* [Directions for this task]: Copy the material below verbatim, from the line with "pose: elev=13.5 azim=12.4" to the line with "Dot at: (271, 198)", including both of those lines. Leave out any pictures.

-- start of Supplied records --

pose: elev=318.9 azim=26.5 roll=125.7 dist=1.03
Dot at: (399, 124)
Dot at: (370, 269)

-- end of Supplied records --
-- start of Supplied records --

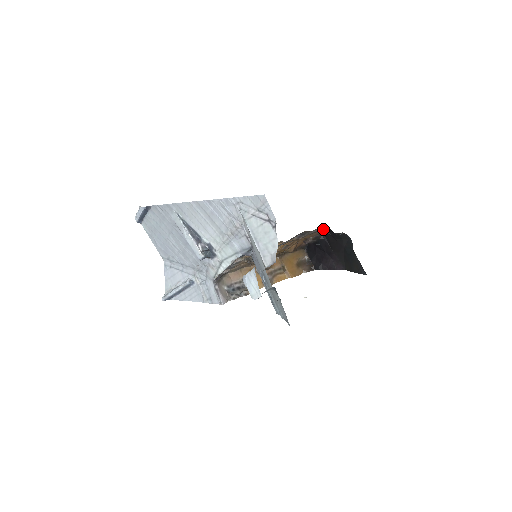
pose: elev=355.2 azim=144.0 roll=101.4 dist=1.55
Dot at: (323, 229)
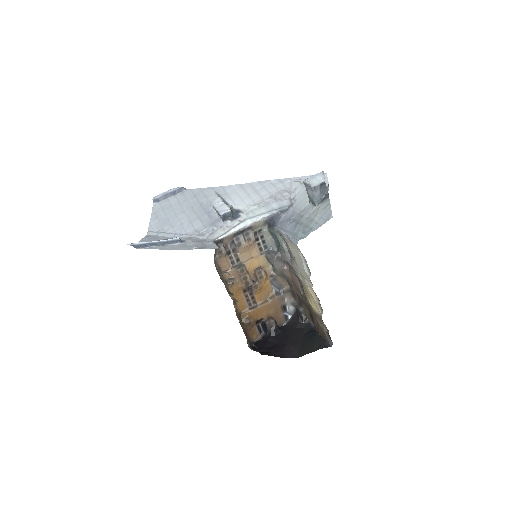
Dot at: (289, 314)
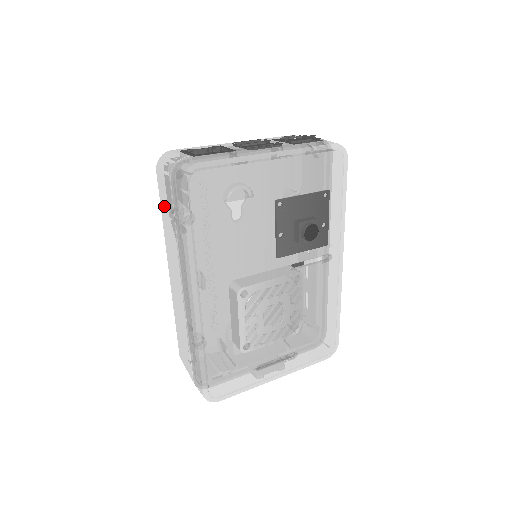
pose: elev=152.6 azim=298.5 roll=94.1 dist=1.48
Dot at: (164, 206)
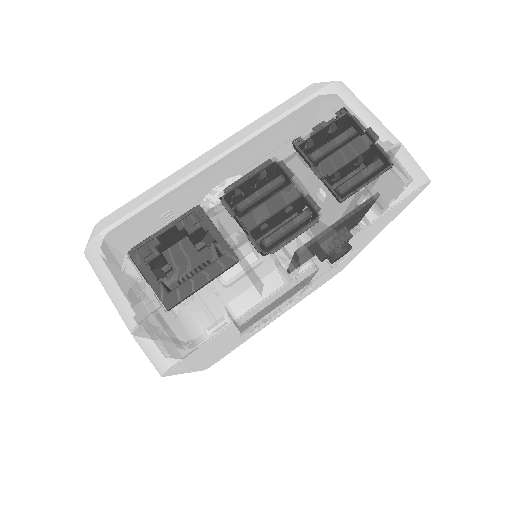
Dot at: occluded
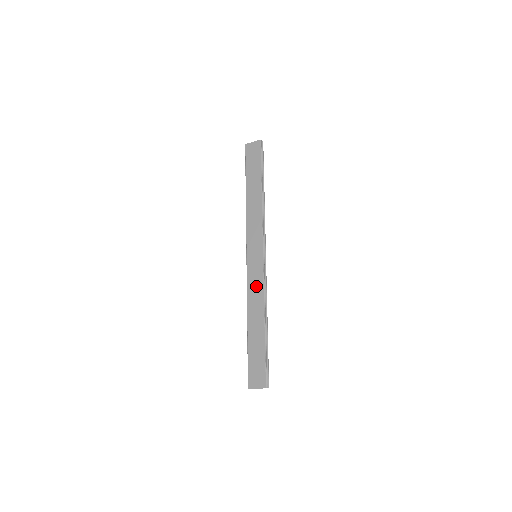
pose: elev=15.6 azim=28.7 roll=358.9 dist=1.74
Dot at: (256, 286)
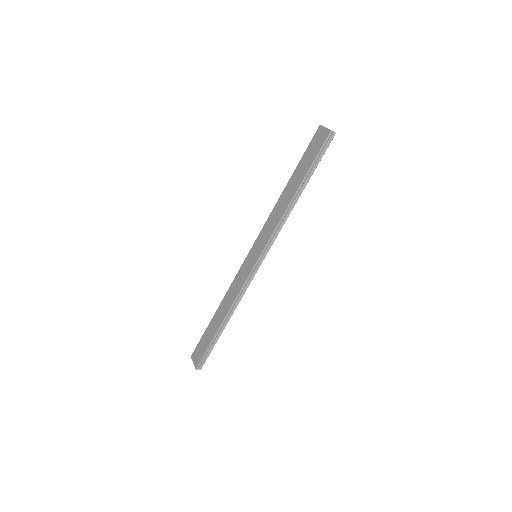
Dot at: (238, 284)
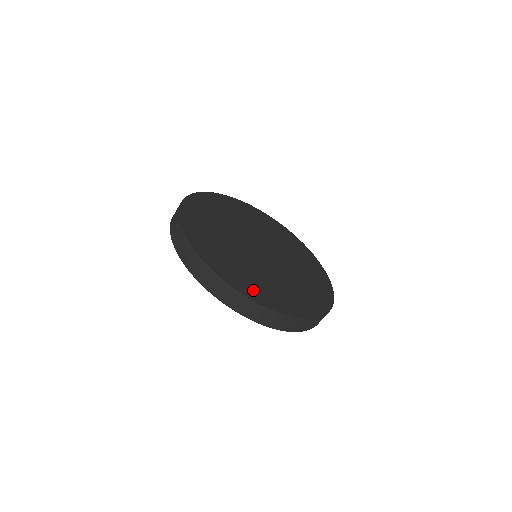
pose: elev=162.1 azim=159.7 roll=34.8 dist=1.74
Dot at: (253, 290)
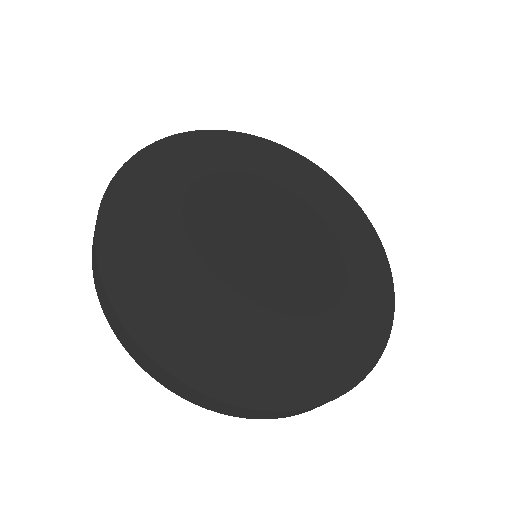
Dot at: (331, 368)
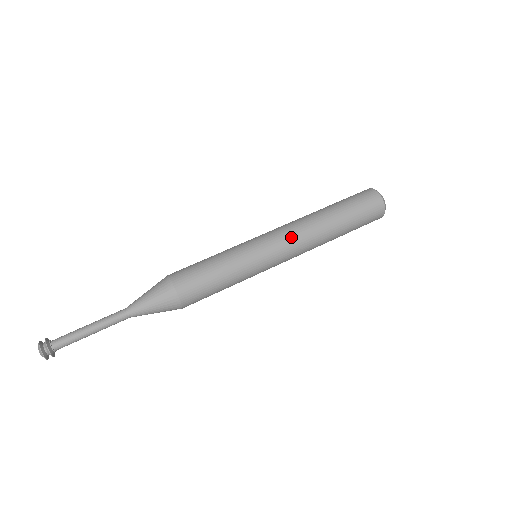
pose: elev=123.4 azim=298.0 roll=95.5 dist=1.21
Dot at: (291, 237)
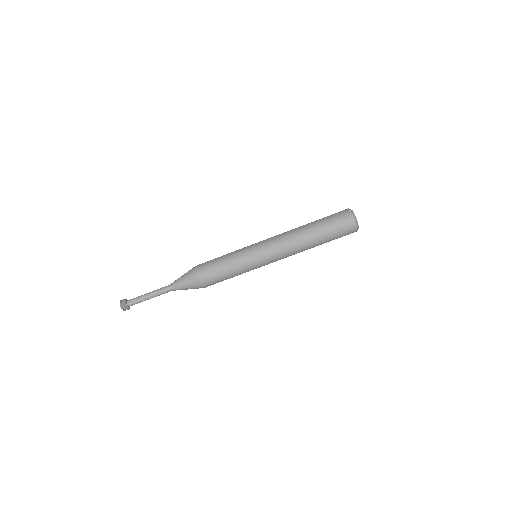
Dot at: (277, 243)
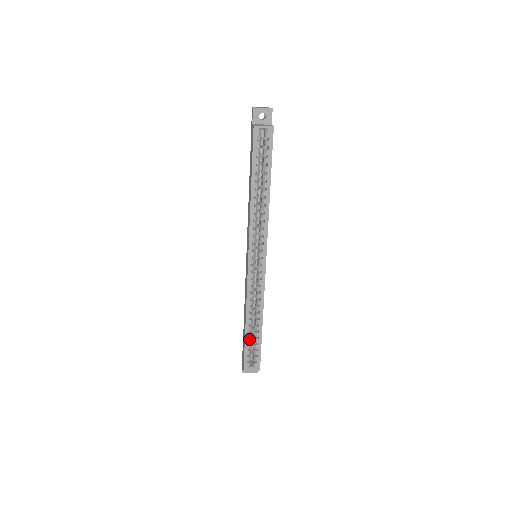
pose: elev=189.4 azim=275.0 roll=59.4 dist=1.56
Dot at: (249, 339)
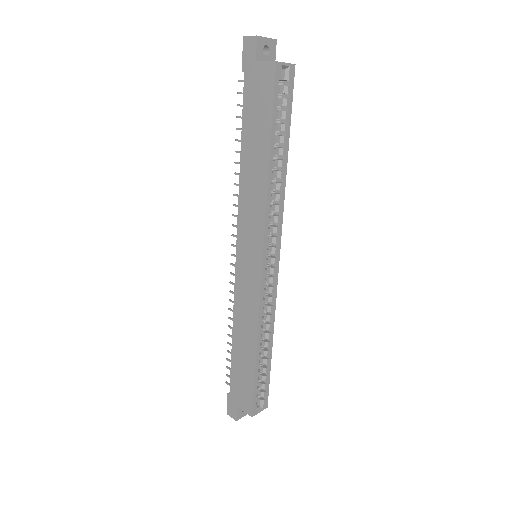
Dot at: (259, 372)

-- end of Supplied records --
-- start of Supplied records --

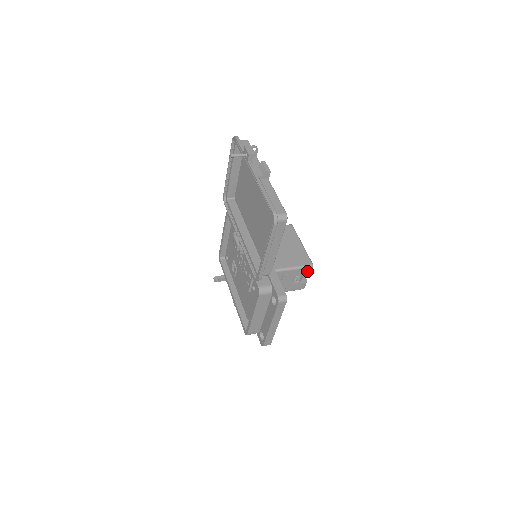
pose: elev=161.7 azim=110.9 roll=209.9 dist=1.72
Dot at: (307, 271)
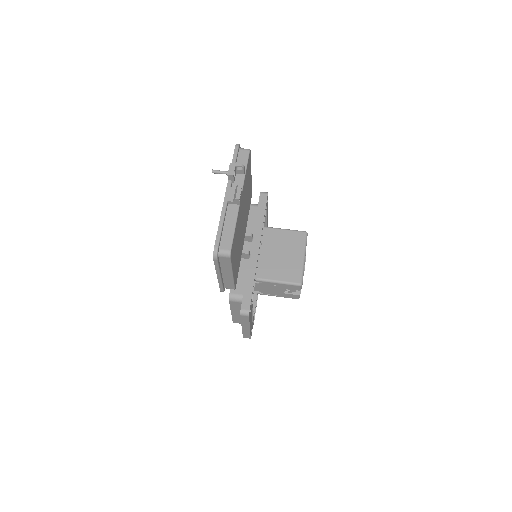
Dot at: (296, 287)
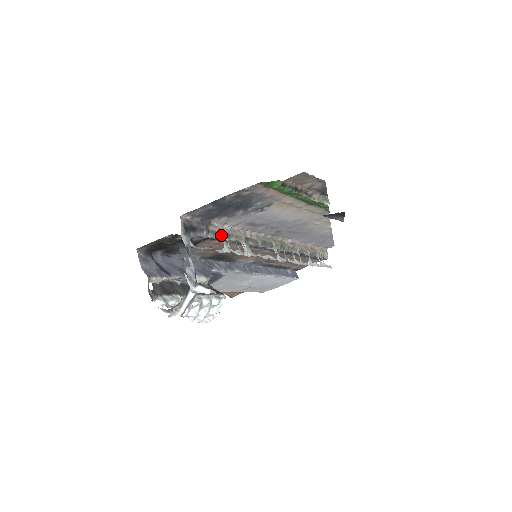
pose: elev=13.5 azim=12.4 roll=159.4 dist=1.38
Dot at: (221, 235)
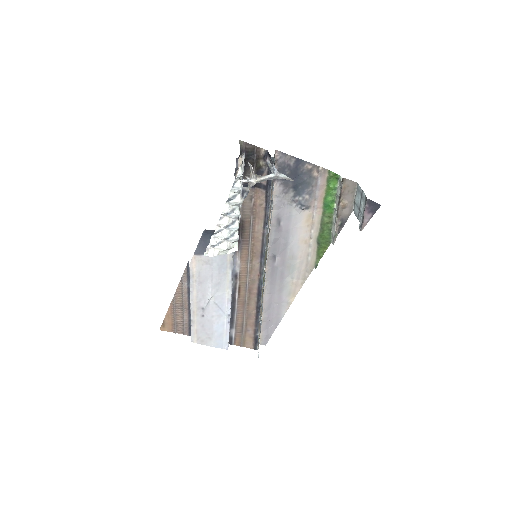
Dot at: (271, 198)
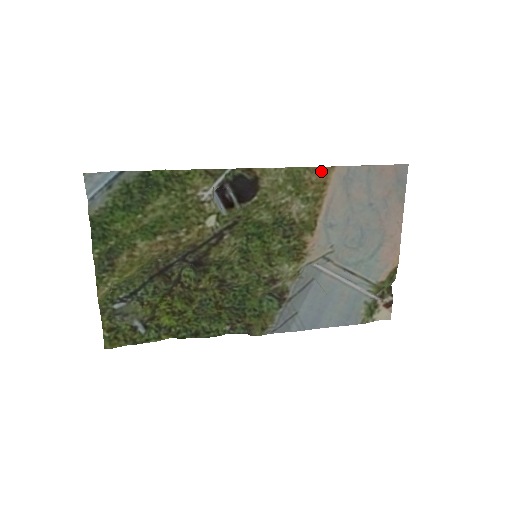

-- end of Supplied records --

* [Finished task]:
pose: elev=13.5 azim=12.4 roll=159.4 dist=1.38
Dot at: (221, 235)
Dot at: (271, 198)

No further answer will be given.